Sen. Joel Villanueva on Wednesday said Republic Act No. 11165 or the Telecommuting Act should be given the chance to be properly implemented.
Villanueva, chairman of the Senate Committee on Labor and one of the principal authors of the law institutionalizing work-from-home as an alternative work arrangement, acknowledged the need to cope with the demands of the COVID-19 pandemic.
He said RA 11165, signed by President Duterte in December 2018, should be given the chance to be properly implemented.
“When we filed this measure and became a law, ang tinitignan natin ‘yung (We were just considering) work-life balance but now it is a very essential initiative in the new normal.

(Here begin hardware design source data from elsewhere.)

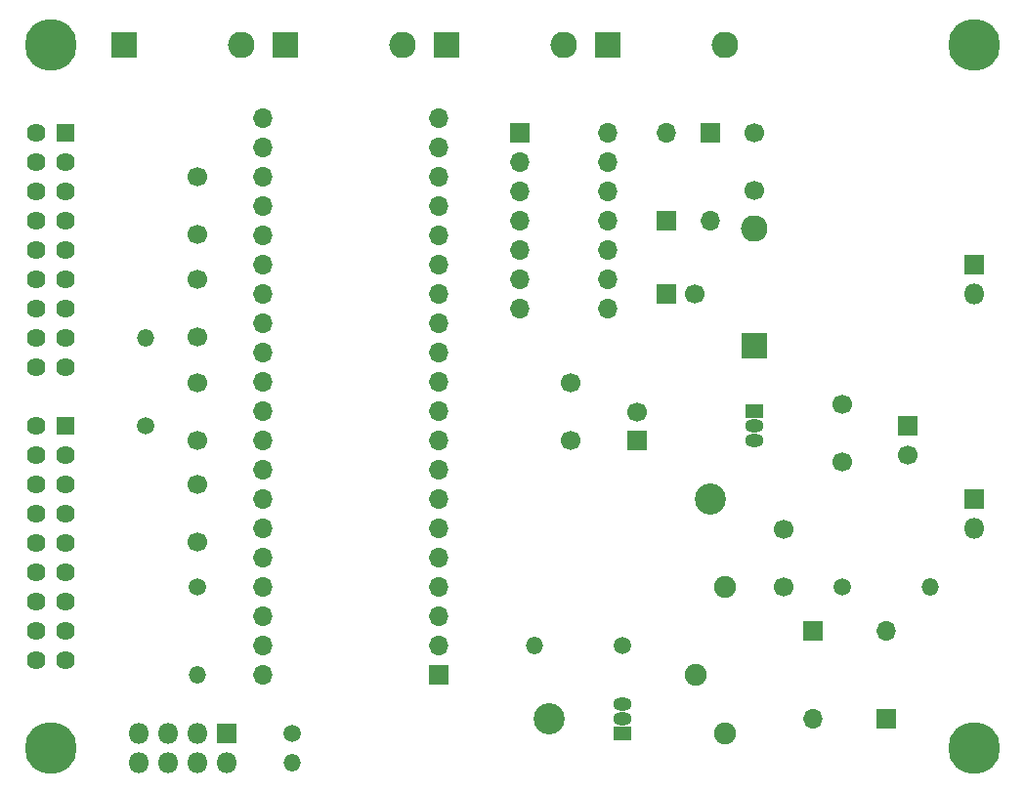
<source format=gbr>
%TF.GenerationSoftware,KiCad,Pcbnew,5.1.6-c6e7f7d~87~ubuntu18.04.1*%
%TF.CreationDate,2020-07-31T15:45:01+02:00*%
%TF.ProjectId,ICL7107,49434c37-3130-4372-9e6b-696361645f70,2.0*%
%TF.SameCoordinates,PX525bfc0PY7a53eb0*%
%TF.FileFunction,Soldermask,Top*%
%TF.FilePolarity,Negative*%
%FSLAX46Y46*%
G04 Gerber Fmt 4.6, Leading zero omitted, Abs format (unit mm)*
G04 Created by KiCad (PCBNEW 5.1.6-c6e7f7d~87~ubuntu18.04.1) date 2020-07-31 15:45:01*
%MOMM*%
%LPD*%
G01*
G04 APERTURE LIST*
%ADD10O,1.800000X1.800000*%
%ADD11R,1.800000X1.800000*%
%ADD12C,2.700000*%
%ADD13O,1.700000X1.700000*%
%ADD14R,1.700000X1.700000*%
%ADD15C,1.624000*%
%ADD16R,1.624000X1.624000*%
%ADD17O,1.500000X1.500000*%
%ADD18C,1.500000*%
%ADD19C,1.700000*%
%ADD20O,2.300000X2.300000*%
%ADD21R,2.300000X2.300000*%
%ADD22C,4.500000*%
%ADD23C,1.900000*%
%ADD24O,1.600000X1.150000*%
%ADD25R,1.600000X1.150000*%
G04 APERTURE END LIST*
D10*
%TO.C,J3*%
X85090000Y22860000D03*
D11*
X85090000Y25400000D03*
%TD*%
D10*
%TO.C,J1*%
X85090000Y43180000D03*
D11*
X85090000Y45720000D03*
%TD*%
D12*
%TO.C,TP2*%
X62230000Y25400000D03*
%TD*%
%TO.C,TP1*%
X48260000Y6350000D03*
%TD*%
D13*
%TO.C,D2*%
X71120000Y6350000D03*
D14*
X71120000Y13970000D03*
%TD*%
D13*
%TO.C,D1*%
X77470000Y13970000D03*
D14*
X77470000Y6350000D03*
%TD*%
D15*
%TO.C,D3*%
X3810000Y31750000D03*
X3810000Y29210000D03*
X3810000Y26670000D03*
X3810000Y24130000D03*
X3810000Y21590000D03*
X3810000Y19050000D03*
X3810000Y16510000D03*
X3810000Y13970000D03*
X3810000Y11430000D03*
X6350000Y11430000D03*
X6350000Y13970000D03*
X6350000Y16510000D03*
X6350000Y19050000D03*
X6350000Y21590000D03*
X6350000Y24130000D03*
X6350000Y26670000D03*
X6350000Y29210000D03*
D16*
X6350000Y31750000D03*
D15*
X3810000Y57150000D03*
X3810000Y54610000D03*
X3810000Y52070000D03*
X3810000Y49530000D03*
X3810000Y46990000D03*
X3810000Y44450000D03*
X3810000Y41910000D03*
X3810000Y39370000D03*
X3810000Y36830000D03*
X6350000Y36830000D03*
X6350000Y39370000D03*
X6350000Y41910000D03*
X6350000Y44450000D03*
X6350000Y46990000D03*
X6350000Y49530000D03*
X6350000Y52070000D03*
X6350000Y54610000D03*
D16*
X6350000Y57150000D03*
%TD*%
D17*
%TO.C,R5*%
X26035000Y2540000D03*
D18*
X26035000Y5080000D03*
%TD*%
D19*
%TO.C,C1*%
X17780000Y26670000D03*
X17780000Y21670000D03*
%TD*%
%TO.C,C2*%
X17780000Y39450000D03*
X17780000Y44450000D03*
%TD*%
%TO.C,C3*%
X68580000Y17780000D03*
X68580000Y22780000D03*
%TD*%
%TO.C,C4*%
X17780000Y53340000D03*
X17780000Y48340000D03*
%TD*%
%TO.C,C5*%
X17780000Y30480000D03*
X17780000Y35480000D03*
%TD*%
D14*
%TO.C,C6*%
X79375000Y31750000D03*
D19*
X79375000Y29250000D03*
%TD*%
%TO.C,C7*%
X73660000Y33655000D03*
X73660000Y28655000D03*
%TD*%
D14*
%TO.C,C8*%
X55880000Y30480000D03*
D19*
X55880000Y32980000D03*
%TD*%
%TO.C,C9*%
X50165000Y35480000D03*
X50165000Y30480000D03*
%TD*%
%TO.C,C10*%
X66040000Y52150000D03*
X66040000Y57150000D03*
%TD*%
%TO.C,C11*%
X60920000Y43180000D03*
D14*
X58420000Y43180000D03*
%TD*%
D20*
%TO.C,D4*%
X66040000Y48895000D03*
D21*
X66040000Y38735000D03*
%TD*%
D20*
%TO.C,D5*%
X21590000Y64770000D03*
D21*
X11430000Y64770000D03*
%TD*%
%TO.C,D6*%
X25400000Y64770000D03*
D20*
X35560000Y64770000D03*
%TD*%
D21*
%TO.C,D7*%
X39370000Y64770000D03*
D20*
X49530000Y64770000D03*
%TD*%
D21*
%TO.C,D8*%
X53340000Y64770000D03*
D20*
X63500000Y64770000D03*
%TD*%
D13*
%TO.C,D9*%
X58420000Y57150000D03*
D14*
X58420000Y49530000D03*
%TD*%
%TO.C,D10*%
X62230000Y57150000D03*
D13*
X62230000Y49530000D03*
%TD*%
D11*
%TO.C,J2*%
X20320000Y5080000D03*
D10*
X20320000Y2540000D03*
X17780000Y5080000D03*
X17780000Y2540000D03*
X15240000Y5080000D03*
X15240000Y2540000D03*
X12700000Y5080000D03*
X12700000Y2540000D03*
%TD*%
D22*
%TO.C,M1*%
X5080000Y64770000D03*
%TD*%
%TO.C,M2*%
X85090000Y64770000D03*
%TD*%
%TO.C,M3*%
X85090000Y3810000D03*
%TD*%
%TO.C,M4*%
X5080000Y3810000D03*
%TD*%
D18*
%TO.C,R2*%
X54610000Y12700000D03*
D17*
X46990000Y12700000D03*
%TD*%
D18*
%TO.C,R1*%
X73660000Y17780000D03*
D17*
X81280000Y17780000D03*
%TD*%
D18*
%TO.C,R3*%
X17780000Y17780000D03*
D17*
X17780000Y10160000D03*
%TD*%
%TO.C,R4*%
X13335000Y39370000D03*
D18*
X13335000Y31750000D03*
%TD*%
D23*
%TO.C,RV1*%
X63500000Y17780000D03*
X60960000Y10160000D03*
X63500000Y5080000D03*
%TD*%
D24*
%TO.C,U1*%
X54610000Y6350000D03*
X54610000Y7620000D03*
D25*
X54610000Y5080000D03*
%TD*%
D14*
%TO.C,U2*%
X38735000Y10160000D03*
D13*
X23495000Y58420000D03*
X38735000Y12700000D03*
X23495000Y55880000D03*
X38735000Y15240000D03*
X23495000Y53340000D03*
X38735000Y17780000D03*
X23495000Y50800000D03*
X38735000Y20320000D03*
X23495000Y48260000D03*
X38735000Y22860000D03*
X23495000Y45720000D03*
X38735000Y25400000D03*
X23495000Y43180000D03*
X38735000Y27940000D03*
X23495000Y40640000D03*
X38735000Y30480000D03*
X23495000Y38100000D03*
X38735000Y33020000D03*
X23495000Y35560000D03*
X38735000Y35560000D03*
X23495000Y33020000D03*
X38735000Y38100000D03*
X23495000Y30480000D03*
X38735000Y40640000D03*
X23495000Y27940000D03*
X38735000Y43180000D03*
X23495000Y25400000D03*
X38735000Y45720000D03*
X23495000Y22860000D03*
X38735000Y48260000D03*
X23495000Y20320000D03*
X38735000Y50800000D03*
X23495000Y17780000D03*
X38735000Y53340000D03*
X23495000Y15240000D03*
X38735000Y55880000D03*
X23495000Y12700000D03*
X38735000Y58420000D03*
X23495000Y10160000D03*
%TD*%
D25*
%TO.C,U3*%
X66040000Y33020000D03*
D24*
X66040000Y30480000D03*
X66040000Y31750000D03*
%TD*%
D14*
%TO.C,U4*%
X45720000Y57150000D03*
D13*
X53340000Y41910000D03*
X45720000Y54610000D03*
X53340000Y44450000D03*
X45720000Y52070000D03*
X53340000Y46990000D03*
X45720000Y49530000D03*
X53340000Y49530000D03*
X45720000Y46990000D03*
X53340000Y52070000D03*
X45720000Y44450000D03*
X53340000Y54610000D03*
X45720000Y41910000D03*
X53340000Y57150000D03*
%TD*%
M02*

</source>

Because it allows business to continue operating and workers natin makapagtrabaho (to continue working),” he said in an online interview,
“There are several proposed amendments…and siguro dapat bigyan muna natin ng chance na maipatupad nang maayos (and maybe we should give this a chance to first be implemented properly).”
The lawmaker said he still supports the proposed tax incentives for work-from-home employees as this would make them more efficient and also motivate employers to adopt telecommuting.
For this to be possible, he said the Bureau of Internal Revenue should first amend its regulations to include work-from-home allowance as part of the non-taxable worker benefits.
On the proposed electricity allowance for work-from-home workers, Villanueva said this may also need the concurrence of employers, noting that under the law, the telecommuting arrangement should be agreed upon by both parties.
While agreeing that more employers should be encouraged to implement telecommuting, Villanueva said some industries cannot be mandated to comply.
“For example, the linemen of electric companies, safety officials, field personnel. May joke nga ‘yung mga nagtatrabaho sa morgue, ayaw nilang dalhin sa bahay ang trabaho nila (Workers in morgues even joked that they do not want to bring their jobs at home),” he noted.
“Not all kinds of work can be brought home,” he pointed out.
He said another challenge is that “not all employers have the capacity to convert their operation to a virtual model.”
Villanueva said that telecommuting was given a pilot period of three years, when the Department of Labor and Employment must come up with a baseline of jobs and evaluate which can be placed under such arrangement.
Sen. Francis Tolentino filed a bill seeking the grant of a P1,000 monthly allowance for work-from-home employees to help them in the additional electricity charges caused by telecommuting. The allowances given by the employers shall be deducted from their income tax payments.
Sen. Imee Marcos, meanwhile, filed a measure proposing to make telecommuting mandatory.